You, reasonably enough, look around you and see no threat but are clever and therefore start wondering "hmm. what's the threat?", and you find one; in your brain! It's that time you were humiliated in 8th grade. If you could plan a way to avoid that in the future, your longevity is assured!

Of course, you don't get to the part where you examine the reasoning because, after all, there's a threat looming. Chemicals said so.

This kind of thinking has been around long enough for it to have formed its own pathway to some of the glands and danger-zones your lizard brain has access to.
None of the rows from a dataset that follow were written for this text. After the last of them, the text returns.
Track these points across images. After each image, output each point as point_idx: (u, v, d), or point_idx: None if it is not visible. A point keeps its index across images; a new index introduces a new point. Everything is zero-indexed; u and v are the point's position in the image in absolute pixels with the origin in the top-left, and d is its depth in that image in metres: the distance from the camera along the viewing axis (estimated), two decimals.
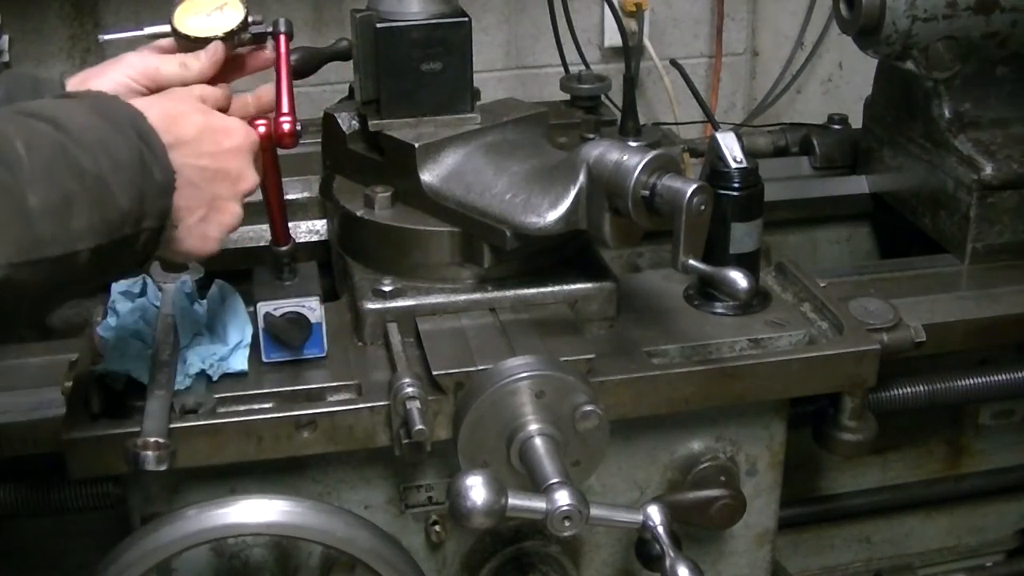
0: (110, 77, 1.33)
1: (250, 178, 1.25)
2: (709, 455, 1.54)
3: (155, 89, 1.33)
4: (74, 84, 1.32)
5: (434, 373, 1.35)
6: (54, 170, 1.01)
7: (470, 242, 1.47)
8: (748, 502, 1.50)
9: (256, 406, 1.36)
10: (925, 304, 1.67)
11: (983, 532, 2.05)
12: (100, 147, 1.06)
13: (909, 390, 1.69)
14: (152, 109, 1.16)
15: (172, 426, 1.26)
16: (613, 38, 2.75)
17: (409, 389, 1.32)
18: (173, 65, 1.34)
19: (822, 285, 1.60)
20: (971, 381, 1.72)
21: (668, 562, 1.28)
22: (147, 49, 1.37)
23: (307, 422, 1.34)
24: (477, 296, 1.47)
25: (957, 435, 1.95)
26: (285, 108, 1.33)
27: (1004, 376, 1.74)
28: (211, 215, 1.21)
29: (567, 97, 1.99)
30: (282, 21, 1.39)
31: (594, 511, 1.23)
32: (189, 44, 1.35)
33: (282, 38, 1.39)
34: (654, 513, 1.30)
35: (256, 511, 1.29)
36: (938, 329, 1.61)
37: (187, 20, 1.36)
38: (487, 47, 2.72)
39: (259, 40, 1.40)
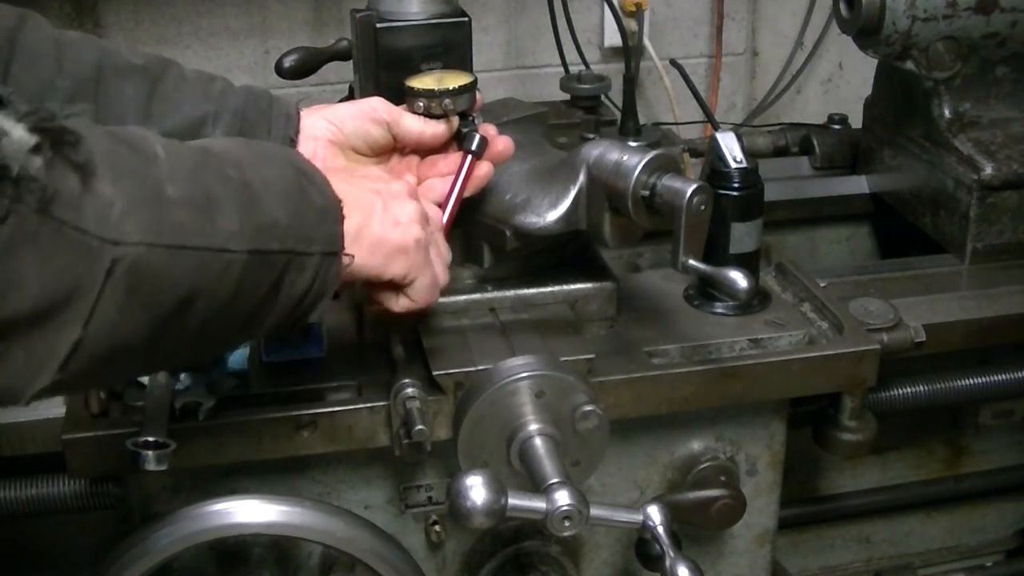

In other words, if you hear a rustling in the brush nearby and the word around the village is that there's a cheetah in the area, you have identified a threat, and it's a good time to squeeze certain glands. "Red alert" and so on.

And that's a good adaption.

But when you run out of real physical threats, your higher brain says (sometimes) "Let's use some of this idle hardware to think about some more abstract threats." Which also seems like a good idea. After all, if you were a Paleolithic agriculturalist, you might want to think about rain patterns or insects.

But when the idle hardware is ever more idle and life gets ever more comfortable, it still keeps churning because "you never know".

And you will find something and therefore your glands are probably going to be going and going, because after all, you are a good story teller.

And all those hormones and whatever else prime you to feel even more threatened and look into the future or the far distance for the threat you keep feeling for some reason. It's self-amplifying.

So, at least one helpful trick is to stop. Fucking stop! Like, your instinct that you're wasting your time on this hippy-dippy bullshit is the on-ramp to more endless anxiety.

Instead, actually stop and inventory real physical threats that are present right now, keeping both of those two things in mind at all times, or at least remember to remind yourself occasionally "bzzt! wrongo! that's not a "now" threat and it's also hypothetical."

You will find of course that the list is empty every time.

And you will feel at least a drop of new calmness which is not very rewarding but you should also keep in mind: It's cumulative. There are actual real physical chemicals in your blood that are now also reduced ever so slightly, which is a way of dampening the self-reinforcing signal that is currently causing you unwarranted misery. That is your motivator. Doing this a bit more will get you out of your manic fuck.